● **About this task**
The number of lines in the entries below holding the word "format" is all that is needed here.

(Saved entries)
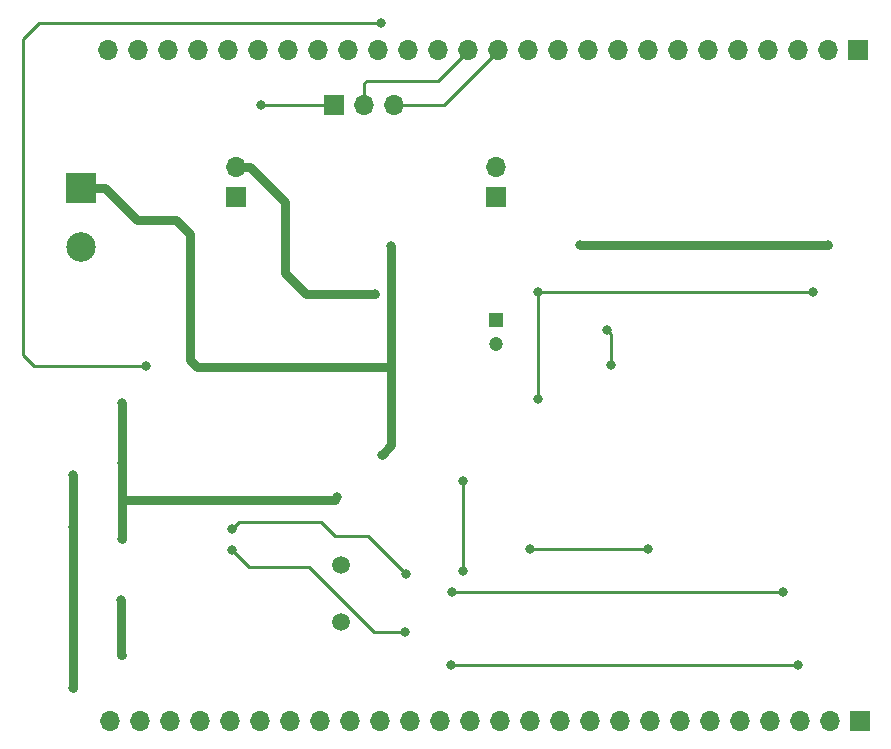
<source format=gbr>
G04 #@! TF.GenerationSoftware,KiCad,Pcbnew,(5.1.2)-1*
G04 #@! TF.CreationDate,2022-07-04T19:57:45-03:00*
G04 #@! TF.ProjectId,esp32,65737033-322e-46b6-9963-61645f706362,rev?*
G04 #@! TF.SameCoordinates,Original*
G04 #@! TF.FileFunction,Copper,L2,Bot*
G04 #@! TF.FilePolarity,Positive*
%FSLAX46Y46*%
G04 Gerber Fmt 4.6, Leading zero omitted, Abs format (unit mm)*
G04 Created by KiCad (PCBNEW (5.1.2)-1) date 2022-07-04 19:57:45*
%MOMM*%
%LPD*%
G04 APERTURE LIST*
%ADD10O,1.700000X1.700000*%
%ADD11R,1.700000X1.700000*%
%ADD12C,2.500000*%
%ADD13R,2.500000X2.500000*%
%ADD14C,1.500000*%
%ADD15C,1.200000*%
%ADD16R,1.200000X1.200000*%
%ADD17C,0.800000*%
%ADD18C,0.750000*%
%ADD19C,0.250000*%
G04 APERTURE END LIST*
D10*
X95970000Y-139490000D03*
X98510000Y-139490000D03*
X101050000Y-139490000D03*
X103590000Y-139490000D03*
X106130000Y-139490000D03*
X108670000Y-139490000D03*
X111210000Y-139490000D03*
X113750000Y-139490000D03*
X116290000Y-139490000D03*
X118830000Y-139490000D03*
X121370000Y-139490000D03*
X123910000Y-139490000D03*
X126450000Y-139490000D03*
X128990000Y-139490000D03*
X131530000Y-139490000D03*
X134070000Y-139490000D03*
X136610000Y-139490000D03*
X139150000Y-139490000D03*
X141690000Y-139490000D03*
X144230000Y-139490000D03*
X146770000Y-139490000D03*
X149310000Y-139490000D03*
X151850000Y-139490000D03*
X154390000Y-139490000D03*
X156930000Y-139490000D03*
D11*
X159470000Y-139490000D03*
X159300000Y-82700000D03*
D10*
X156760000Y-82700000D03*
X154220000Y-82700000D03*
X151680000Y-82700000D03*
X149140000Y-82700000D03*
X146600000Y-82700000D03*
X144060000Y-82700000D03*
X141520000Y-82700000D03*
X138980000Y-82700000D03*
X136440000Y-82700000D03*
X133900000Y-82700000D03*
X131360000Y-82700000D03*
X128820000Y-82700000D03*
X126280000Y-82700000D03*
X123740000Y-82700000D03*
X121200000Y-82700000D03*
X118660000Y-82700000D03*
X116120000Y-82700000D03*
X113580000Y-82700000D03*
X111040000Y-82700000D03*
X108500000Y-82700000D03*
X105960000Y-82700000D03*
X103420000Y-82700000D03*
X100880000Y-82700000D03*
X98340000Y-82700000D03*
X95800000Y-82700000D03*
X120015000Y-87300000D03*
X117475000Y-87300000D03*
D11*
X114935000Y-87300000D03*
D12*
X93480000Y-99345000D03*
D13*
X93480000Y-94345000D03*
D10*
X106580000Y-92545000D03*
D11*
X106580000Y-95085000D03*
D14*
X115480000Y-131135000D03*
X115480000Y-126235000D03*
D10*
X128580000Y-92575000D03*
D11*
X128580000Y-95115000D03*
D15*
X128580000Y-107535000D03*
D16*
X128580000Y-105535000D03*
D17*
X119760000Y-99295030D03*
X118930000Y-116975000D03*
X92830000Y-123095000D03*
X92849798Y-118655202D03*
X92825000Y-136700000D03*
X156700000Y-99200000D03*
X135694990Y-99200000D03*
X132150000Y-112225000D03*
X132150000Y-103175000D03*
X155460000Y-103165000D03*
X131525000Y-124900000D03*
X141500000Y-124900000D03*
X118350000Y-103350000D03*
X125800000Y-126800000D03*
X125800000Y-119200000D03*
X138400000Y-109300000D03*
X138050000Y-106400000D03*
X124900000Y-128550000D03*
X152920000Y-128555000D03*
X124850000Y-134750000D03*
X154190000Y-134740000D03*
X98950000Y-109450000D03*
X118860000Y-80350000D03*
X120970000Y-127055000D03*
X106280000Y-123235000D03*
X120930000Y-131965000D03*
X106240000Y-124995000D03*
X96920000Y-112515000D03*
X96920000Y-133915000D03*
X96910000Y-129245000D03*
X96939974Y-124065000D03*
X96940001Y-117664999D03*
X115190000Y-120500000D03*
X108725000Y-87300000D03*
D18*
X119760000Y-99295030D02*
X119760000Y-109535000D01*
X103335000Y-109535000D02*
X119760000Y-109535000D01*
X95480000Y-94345000D02*
X98185000Y-97050000D01*
X93480000Y-94345000D02*
X95480000Y-94345000D01*
X101500000Y-97050000D02*
X102675000Y-98225000D01*
X102675000Y-98225000D02*
X102675000Y-108875000D01*
X98185000Y-97050000D02*
X101500000Y-97050000D01*
X102675000Y-108875000D02*
X103335000Y-109535000D01*
X119760000Y-116145000D02*
X118930000Y-116975000D01*
X119760000Y-109535000D02*
X119760000Y-116145000D01*
X92849798Y-123075202D02*
X92830000Y-123095000D01*
X92849798Y-118655202D02*
X92849798Y-123075202D01*
X92830000Y-136695000D02*
X92825000Y-136700000D01*
X92830000Y-123095000D02*
X92830000Y-136695000D01*
X156700000Y-99200000D02*
X135694990Y-99200000D01*
D19*
X132150000Y-112225000D02*
X132150000Y-103175000D01*
X155450000Y-103175000D02*
X155460000Y-103165000D01*
X132150000Y-103175000D02*
X155450000Y-103175000D01*
X131525000Y-124900000D02*
X141500000Y-124900000D01*
D18*
X107782081Y-92545000D02*
X106580000Y-92545000D01*
X110750000Y-95512919D02*
X107782081Y-92545000D01*
X110750000Y-101575000D02*
X110750000Y-95512919D01*
X112525000Y-103350000D02*
X110750000Y-101575000D01*
X118350000Y-103350000D02*
X112525000Y-103350000D01*
D19*
X125800000Y-119200000D02*
X125800000Y-126800000D01*
X124250000Y-87300000D02*
X128840000Y-82710000D01*
X120015000Y-87300000D02*
X124250000Y-87300000D01*
X117475000Y-87300000D02*
X117475000Y-85500000D01*
X117475000Y-85500000D02*
X117700000Y-85275000D01*
X138400000Y-109300000D02*
X138400000Y-106750000D01*
X138400000Y-106750000D02*
X138050000Y-106400000D01*
X123735000Y-85275000D02*
X126300000Y-82710000D01*
X117700000Y-85275000D02*
X123735000Y-85275000D01*
X152915000Y-128550000D02*
X152920000Y-128555000D01*
X124900000Y-128550000D02*
X152915000Y-128550000D01*
X154180000Y-134750000D02*
X154190000Y-134740000D01*
X124850000Y-134750000D02*
X154180000Y-134750000D01*
X89950000Y-80350000D02*
X118860000Y-80350000D01*
X88550000Y-81750000D02*
X89950000Y-80350000D01*
X88550000Y-108475000D02*
X88550000Y-81750000D01*
X98950000Y-109450000D02*
X89525000Y-109450000D01*
X89525000Y-109450000D02*
X88550000Y-108475000D01*
X117750000Y-123835000D02*
X120970000Y-127055000D01*
X106280000Y-123235000D02*
X106890000Y-122625000D01*
X115010000Y-123835000D02*
X117750000Y-123835000D01*
X113800000Y-122625000D02*
X115010000Y-123835000D01*
X106890000Y-122625000D02*
X113800000Y-122625000D01*
X107680000Y-126435000D02*
X112770000Y-126435000D01*
X118300000Y-131965000D02*
X120930000Y-131965000D01*
X106240000Y-124995000D02*
X107680000Y-126435000D01*
X112770000Y-126435000D02*
X118300000Y-131965000D01*
D18*
X97150002Y-120765000D02*
X114394315Y-120765000D01*
X96940001Y-120975001D02*
X97150002Y-120765000D01*
X114394315Y-120765000D02*
X114960000Y-120765000D01*
X96940001Y-124064973D02*
X96939974Y-124065000D01*
X96910000Y-129245000D02*
X96910000Y-133905000D01*
X96910000Y-133905000D02*
X96920000Y-133915000D01*
X96920000Y-117644998D02*
X96940001Y-117664999D01*
X96920000Y-112515000D02*
X96920000Y-117644998D01*
X96940001Y-117664999D02*
X96940001Y-120975001D01*
X96940001Y-120975001D02*
X96940001Y-124064973D01*
D19*
X108725000Y-87300000D02*
X114935000Y-87300000D01*
M02*

</source>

● **Reply**
2